Showing posts with label motherhood. Show all posts
Showing posts with label motherhood. Show all posts

Wednesday, May 8, 2013

Battle of Wills

I sat outside my son's bedroom door for 45 minutes last night while he alternated yelling at me and softly apologizing and pleading with me to let him out.

He wasn't very good at an event last evening.  So as a consequence, he was not going to get ice cream like the rest of my children.  Upon getting this news, he decided to yell the words "Ice Cream" for ten minutes as we drove home from the event.

When we arrived home, I calmly said, "Now you have lost your privilege to stay up any longer (it was 730 anyway so bed time was near).  Go to your room."  He planted his feet into the ground and refused to move and said once again, "ICE CREAM!"  Without a word, I picked him up and carried him to his bedroom.  He grabbed anything we passed trying to stay put or throwing objects at me.  I placed him in his room and said, "You have not respected me this evening and therefore you will pay the consequence."  Then I closed the door.

Almost immediately, he opened it and said, "Haha! I can get out! I'm not staying in here!"  This was going to be a battle of wills, I could tell!  I gently pushed him back from the door and closed it again.  No words, just action.  This time I held the knob so he couldn't open it again.

He screamed at me about how I was an awful mom.  He kicked and punched the door, threw some toys at it too.  Then laid down on the floor and spoke to me from under the door. "Mommy, I want a hug and a kiss."  Trying to pull on my heartstrings, I see.

"You may come out and give me a hug and a kiss but then you will go back in and pay your consequence."

"But I am apologizing!  Please forgive me!"

"I forgive you, son, but you will still have to pay the consequence for your actions."

More screaming at me and hitting the door, more pleading for me to give in.

When he finally calmed down and it was evident he would stay in his room with out me sitting by the door, I opened it and said, "Son, God tells us in the Bible to respect our mothers.  You have had a hard time with that tonight and a lot lately.  You need to know that I will not tolerate that.  We all make mistakes, and luckily, God forgives us when we ask for forgiveness.  And God has also told us to forgive others as he has forgiven us, so I forgive you too.  But we still have to pay our consequences so we learn from our actions."
"Children, obey your parents in the Lord, for this is right." Ephesians 6:1
I'm proud of myself.  It took 45 minutes but he finally realized I wasn't going to just let him go.  And even more over, I didn't raise my voice or do anything that was mean/harmful.  I just stood my ground.  I prayed through the whole happening.  "God, give me strength to stand firm."
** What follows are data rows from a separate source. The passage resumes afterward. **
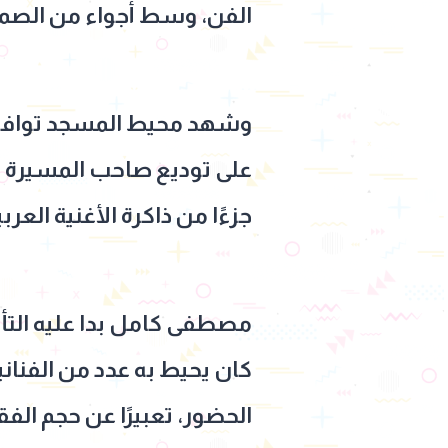
الفن، وسط أجواء من الصمت
وشهد محيط المسجد توافد عد
على توديع صاحب المسيرة ال
جزءًا من ذاكرة الأغنية العربي
مصطفى كامل بدا عليه التأ
كان يحيط به عدد من الفناني
الحضور، تعبيرًا عن حجم الفقد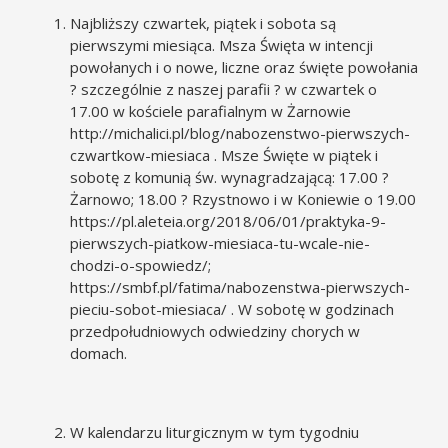
Najbliższy czwartek, piątek i sobota są
pierwszymi miesiąca. Msza Święta w intencji
powołanych i o nowe, liczne oraz święte powołania
? szczególnie z naszej parafii ? w czwartek o
17.00 w kościele parafialnym w Żarnowie
http://michalici.pl/blog/nabozenstwo-pierwszych-
czwartkow-miesiaca . Msze Święte w piątek i
sobotę z komunią św. wynagradzającą: 17.00 ?
Żarnowo; 18.00 ? Rzystnowo i w Koniewie o 19.00
https://pl.aleteia.org/2018/06/01/praktyka-9-
pierwszych-piatkow-miesiaca-tu-wcale-nie-
chodzi-o-spowiedz/
;
https://smbf.pl/fatima/nabozenstwa-pierwszych-
pieciu-sobot-miesiaca/
. W sobotę w godzinach
przedpołudniowych odwiedziny chorych w
domach.
W kalendarzu liturgicznym w tym tygodniu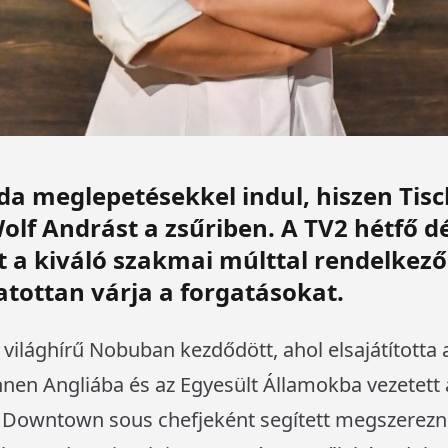
da meglepetésekkel indul, hiszen Tisch
lf Andrást a zsűriben. A TV2 hétfő d
 a kiváló szakmai múlttal rendelkező
gatottan várja a forgatásokat.
 a világhírű Nobuban kezdődött, ahol elsajátította
nnen Angliába és az Egyesült Államokba vezetett 
s Downtown sous chefjeként segített megszerezn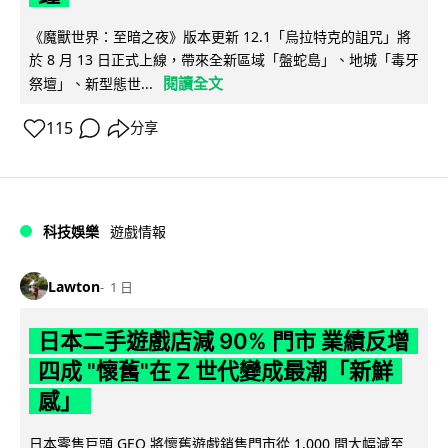
《魔獸世界：至暗之夜》版本更新 12.1「烏拉特克的詛咒」將
於 8 月 13 日正式上線，帶來全新區域「盤蛇島」、地城「毒牙
閱讀全文
祭壇」、新型態世...
115
分享
科技娛樂
遊戲情報
Lawton
1 日
日本二手遊戲店減 90% 門市 業績反增
四成 "懷舊"在 Z 世代變成最潮「新鮮
感」
日本零售巨頭 GEO 將懷舊遊戲銷售門市從 1,000 間大幅減至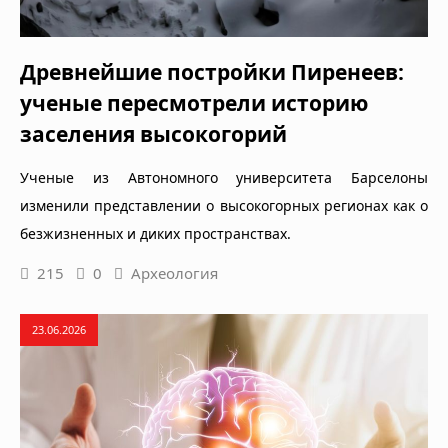
Древнейшие постройки Пиренеев:
ученые пересмотрели историю
заселения высокогорий
Ученые из Автономного университета Барселоны
изменили представлении о высокогорных регионах как о
безжизненных и диких пространствах.
215
0
Археология
23.06.2026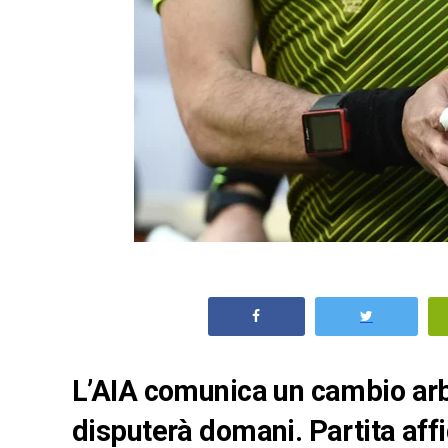
L’AIA comunica un cambio arbi
disputerà domani. Partita aff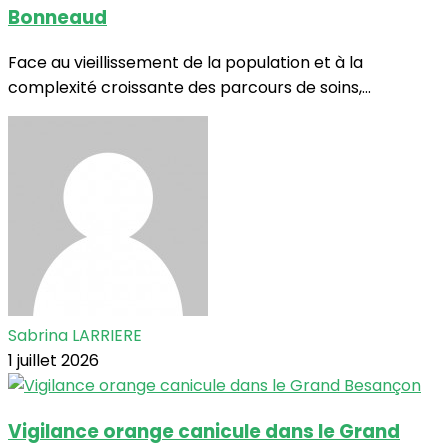
Bonneaud
Face au vieillissement de la population et à la
complexité croissante des parcours de soins,...
Sabrina LARRIERE
1 juillet 2026
Vigilance orange canicule dans le Grand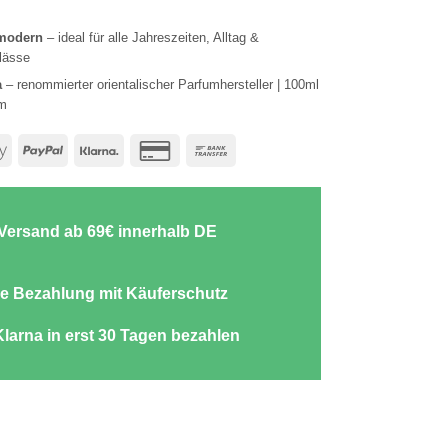
 modern
– ideal für alle Jahreszeiten, Alltag &
lässe
a
– renommierter orientalischer Parfumhersteller | 100ml
m
e
Apple
PayPal
Klarna
Credit
Bank
Pay
Card
Transfer
2
-Versand ab 69€ innerhalb DE
e Bezahlung mit Käuferschutz
Klarna in erst 30 Tagen bezahlen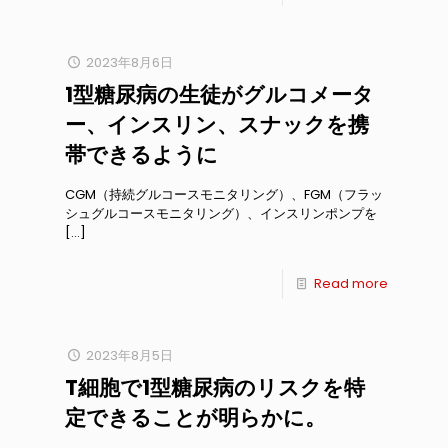
2023年8月6日
1型糖尿病の生徒がグルコメータ
ー、インスリン、スナックを携
帯できるように
CGM（持続グルコースモニタリング）、FGM（フラッ
シュグルコースモニタリング）、インスリンポンプを
[…]
Read more
2023年8月5日
T細胞で1型糖尿病のリスクを特
定できることが明らかに。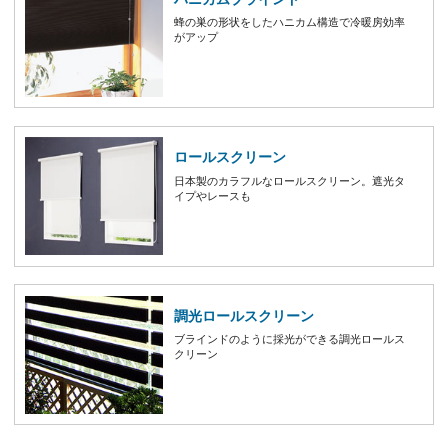
蜂の巣の形状をしたハニカム構造で冷暖房効率
がアップ
ロールスクリーン
日本製のカラフルなロールスクリーン。遮光タ
イプやレースも
調光ロールスクリーン
ブラインドのように採光ができる調光ロールス
クリーン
After the whole ordeal, I was completely exhausted. I got the other three kids up in their beds and then sat down at the computer to write about it and just started bawling.  I prayed some more, "God, give me a sign that I did the right thing."

And on Facebook, a few posts down on my newsfeed, was this:
"It may be hard, but the greater the difficulty, the greater the reward. When you sow a radical seed of obedience, you will reap a radical reward." --Joel Osteen Ministries
I let out a sigh of relief, and through my tears, thanked God for telling me what I needed to hear at that moment.


Wise-Woman-Builds CSAHM Parenting Button

Monday, May 6, 2013

Monkey See, Monkey Do

Last night, I was tucking my kids into bed.  As always they were each calling me back to their room for more attention, so I went between the three rooms with various conversations, stopping to pick books up in the hallway, found a pair of discarded jammie bottoms, and then closed each door.  As I did that, I noticed my daughter had put a new sign up on her door.  It simply reads: "Revelations 3:20"

Since I don't have the bible memorized I had to look it up:
"Here I am! I stand at the door and knock. If anyone hears my voice and opens the door, I will come in and eat with that person, and they with me."
She made me smile.

The last month and a half have been some of the hardest times of my life.  And through it all I am working so hard to walk back to God.  In doing so, I'm reading the bible constantly, praying about everything, and doing what God wants me to do in all things.  I've asked God to guide me and use me.

My kids have seen what I am doing.  Last week, my daughter found a kids' devotional book that I had bought for her at a yard sale two years ago.  Knowing how I read several devotionals a day, she asked if we could read it together each night.  The first night only she and her oldest brother joined.  The next night all four of them wanted to listen and to hear me pray.

She's begun falling asleep with the bible in her hands as she is fervently trying to read and understand God's word.  She's not understanding it yet, but that's not what matters.  What matters is the willingness to want to be God's child and to do what God is telling us to do.

I couldn't be prouder each night when I check on each of the kids when I go to bed.  They are all snuggled up in their beds snoozing away.  And there she is sleeping peacefully with the bible in her hands.  Through all of this hurting I am going through right now, God is using me to work on these precious children of mine.  Thank you, God!